──────── 文本摘录

6.3.1 13班男生平均总成绩是多少?
val BoyclassScore13 = file.map(x => {val line = x.split(" "); 
    (line(0) + "," + line(3) + "," + line(5).toInt)})
   .filter(_.split(",")(0) == "13").filter(_.split(",")(1)=="男")
val BoyclassScore13Num = BoyclassScore13.count//6
val BoyclassScore13Sum= BoyclassScore13.map(y => {val row = 
     y.split(",");row(2).toInt}).reduce(_+_)//350
val BoyperClass13 = BoyclassScore13Sum/BoyclassScore13Num//58
6.3.2 13班女生平均总成绩是多少?
val GirlclassScore13 = file.map(x => {val line = x.split(" "); (line(0) + "," + 
    line(3) + "," + line(5).toInt)})
   .filter(_.split(",")(0) == "13").filter(_.split(",")(1)=="女")
val GirlclassScore13Num = GirlclassScore13.count//3
val GirlclassScore13Sum= GirlclassScore13.map(y => {val row = y.split(",");row(2).toInt}).reduce(_+_)//220
val GirlperClass13 = GirlclassScore13Sum/GirlclassScore13Num//73

7. 全校语文成绩最高分是多少?
val chineseLine = file.map(x => {val line = x.split(" "); 
    line(4)+ "," + line(5)})
val chineseMax = chineseLine.distinct
	.filter(_.split(",")(0) == "chinese").max


7.1 12班语文成绩最低分是多少?
val chineseLine12 = file.map(x => {val line = x.split(" "); 
     line(0)+ "," + line(4)+ "," + line(5)})

────────────────

**练习目标:**
根据摘录中代码的注释，13班女生的平均总成绩是多少？ 这些材料与摘录内容毫无关系。

──────── 输入数据

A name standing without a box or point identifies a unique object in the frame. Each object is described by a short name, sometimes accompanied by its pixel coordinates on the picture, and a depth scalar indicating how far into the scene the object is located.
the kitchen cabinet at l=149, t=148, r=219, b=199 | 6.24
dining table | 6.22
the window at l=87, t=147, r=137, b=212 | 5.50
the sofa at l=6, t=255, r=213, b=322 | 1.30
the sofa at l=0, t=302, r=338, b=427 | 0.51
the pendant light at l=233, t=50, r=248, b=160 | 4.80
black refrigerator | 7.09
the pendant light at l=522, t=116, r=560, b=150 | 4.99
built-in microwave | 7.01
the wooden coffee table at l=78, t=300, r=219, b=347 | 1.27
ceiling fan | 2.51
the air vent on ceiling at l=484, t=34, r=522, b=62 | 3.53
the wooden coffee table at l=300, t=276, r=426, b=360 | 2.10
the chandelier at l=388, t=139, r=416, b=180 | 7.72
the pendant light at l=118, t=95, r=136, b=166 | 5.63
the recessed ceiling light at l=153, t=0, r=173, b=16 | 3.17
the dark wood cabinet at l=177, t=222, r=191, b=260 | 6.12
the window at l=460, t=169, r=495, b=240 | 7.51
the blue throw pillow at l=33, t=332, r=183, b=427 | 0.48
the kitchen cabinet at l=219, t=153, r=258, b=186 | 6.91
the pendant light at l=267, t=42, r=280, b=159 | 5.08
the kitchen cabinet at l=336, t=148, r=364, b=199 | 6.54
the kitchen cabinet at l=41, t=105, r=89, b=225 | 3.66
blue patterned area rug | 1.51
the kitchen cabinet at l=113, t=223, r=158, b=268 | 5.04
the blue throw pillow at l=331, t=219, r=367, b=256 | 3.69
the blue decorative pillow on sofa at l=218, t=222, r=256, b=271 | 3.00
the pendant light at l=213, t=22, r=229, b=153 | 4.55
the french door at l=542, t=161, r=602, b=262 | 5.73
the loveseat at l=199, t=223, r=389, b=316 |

────────────────

**参考答案:**
73